=== Section Start ===

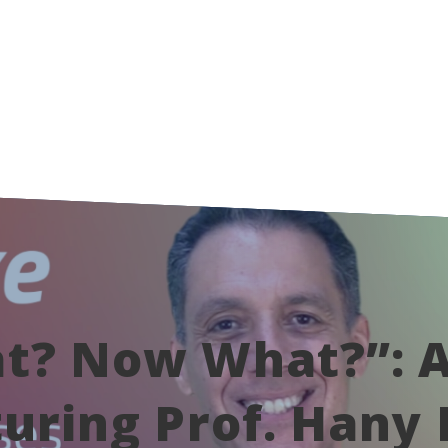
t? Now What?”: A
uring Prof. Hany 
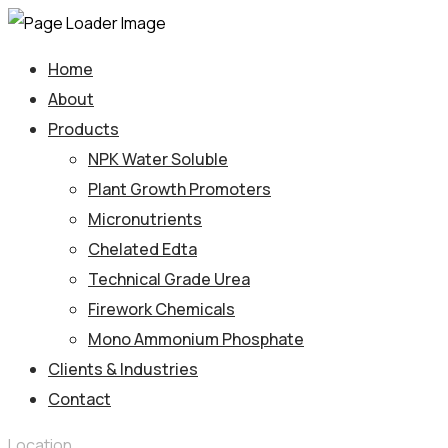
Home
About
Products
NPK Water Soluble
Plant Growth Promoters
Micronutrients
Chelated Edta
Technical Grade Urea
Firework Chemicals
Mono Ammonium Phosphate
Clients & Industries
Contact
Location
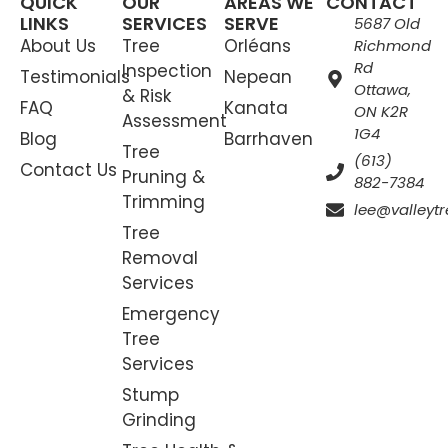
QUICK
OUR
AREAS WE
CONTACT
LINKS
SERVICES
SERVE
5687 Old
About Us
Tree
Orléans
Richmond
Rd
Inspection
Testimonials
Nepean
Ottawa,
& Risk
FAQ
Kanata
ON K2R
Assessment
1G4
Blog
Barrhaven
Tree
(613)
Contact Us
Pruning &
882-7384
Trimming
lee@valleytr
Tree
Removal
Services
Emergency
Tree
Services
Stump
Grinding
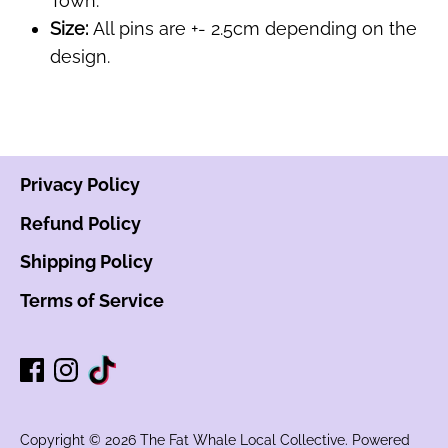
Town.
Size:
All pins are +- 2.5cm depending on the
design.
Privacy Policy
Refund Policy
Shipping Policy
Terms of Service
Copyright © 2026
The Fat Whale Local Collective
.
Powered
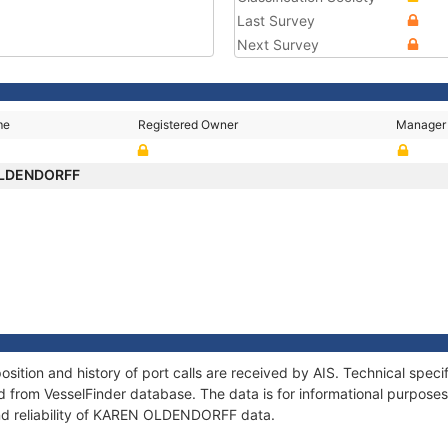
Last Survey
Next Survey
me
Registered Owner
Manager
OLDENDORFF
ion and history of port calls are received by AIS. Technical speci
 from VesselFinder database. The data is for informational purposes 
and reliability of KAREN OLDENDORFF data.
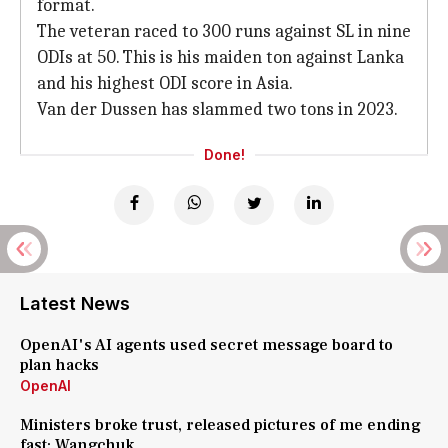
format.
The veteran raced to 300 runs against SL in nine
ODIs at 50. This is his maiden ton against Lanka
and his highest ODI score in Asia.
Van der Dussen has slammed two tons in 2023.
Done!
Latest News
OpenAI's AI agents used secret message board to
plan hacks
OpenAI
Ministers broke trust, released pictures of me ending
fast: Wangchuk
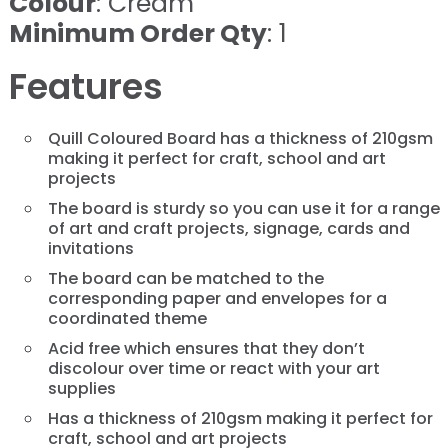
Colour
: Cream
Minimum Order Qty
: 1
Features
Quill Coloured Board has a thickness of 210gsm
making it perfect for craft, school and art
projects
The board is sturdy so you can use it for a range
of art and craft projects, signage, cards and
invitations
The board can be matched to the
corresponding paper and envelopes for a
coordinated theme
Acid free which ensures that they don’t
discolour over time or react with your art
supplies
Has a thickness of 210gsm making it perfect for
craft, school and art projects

=== Section End ===

• **Task item**:
Lay out the text lines of all the rows above as a JSON list of strings, one string per line and no strings for blank lines. Leave the pictures out of the answer.

• **Result below**:
[
  "t? Now What?”: A",
  "uring Prof. Hany ",
  "Home",
  "About",
  "Products",
  "NPK Water Soluble",
  "Plant Growth Promoters",
  "Micronutrients",
  "Chelated Edta",
  "Technical Grade Urea",
  "Firework Chemicals",
  "Mono Ammonium Phosphate",
  "Clients & Industries",
  "Contact",
  "Location",
  "QUICK",
  "OUR",
  "AREAS WE",
  "CONTACT",
  "LINKS",
  "SERVICES",
  "SERVE",
  "5687 Old",
  "About Us",
  "Tree",
  "Orléans",
  "Richmond",
  "Rd",
  "Inspection",
  "Testimonials",
  "Nepean",
  "Ottawa,",
  "& Risk",
  "FAQ",
  "Kanata",
  "ON K2R",
  "Assessment",
  "1G4",
  "Blog",
  "Barrhaven",
  "Tree",
  "(613)",
  "Contact Us",
  "Pruning &",
  "882-7384",
  "Trimming",
  "lee@valleytr",
  "Tree",
  "Removal",
  "Services",
  "Emergency",
  "Tree",
  "Services",
  "Stump",
  "Grinding",
  "Town.",
  "Size:",
  "All pins are +- 2.5cm depending on the",
  "design.",
  "Privacy Policy",
  "Refund Policy",
  "Shipping Policy",
  "Terms of Service",
  "Copyright © 2026",
  "The Fat Whale Local Collective",
  ".",
  "Powered",
  "Last Survey",
  "Next Survey",
  "me",
  "Registered Owner",
  "Manager",
  "OLDENDORFF",
  "ion and history of port calls are received by AIS. Technical speci",
  " from VesselFinder database. The data is for informational purposes ",
  "and reliability of KAREN OLDENDORFF data.",
  "format.",
  "The veteran raced to 300 runs against SL in nine",
  "ODIs at 50. This is his maiden ton against Lanka",
  "and his highest ODI score in Asia.",
  "Van der Dussen has slammed two tons in 2023.",
  "Done!",
  "Latest News",
  "OpenAI's AI agents used secret message board to",
  "plan hacks",
  "OpenAI",
  "Ministers broke trust, released pictures of me ending",
  "fast: Wangchuk",
  "Colour",
  ": Cream",
  "Minimum Order Qty",
  ": 1",
  "Features",
  "Quill Coloured Board has a thickness of 210gsm",
  "making it perfect for craft, school and art",
  "projects",
  "The board is sturdy so you can use it for a range",
  "of art and craft projects, signage, cards and",
  "invitations",
  "The board can be matched to the",
  "corresponding paper and envelopes for a",
  "coordinated theme",
  "Acid free which ensures that they don’t",
  "discolour over time or react with your art",
  "supplies",
  "Has a thickness of 210gsm making it perfect for",
  "craft, school and art projects"
]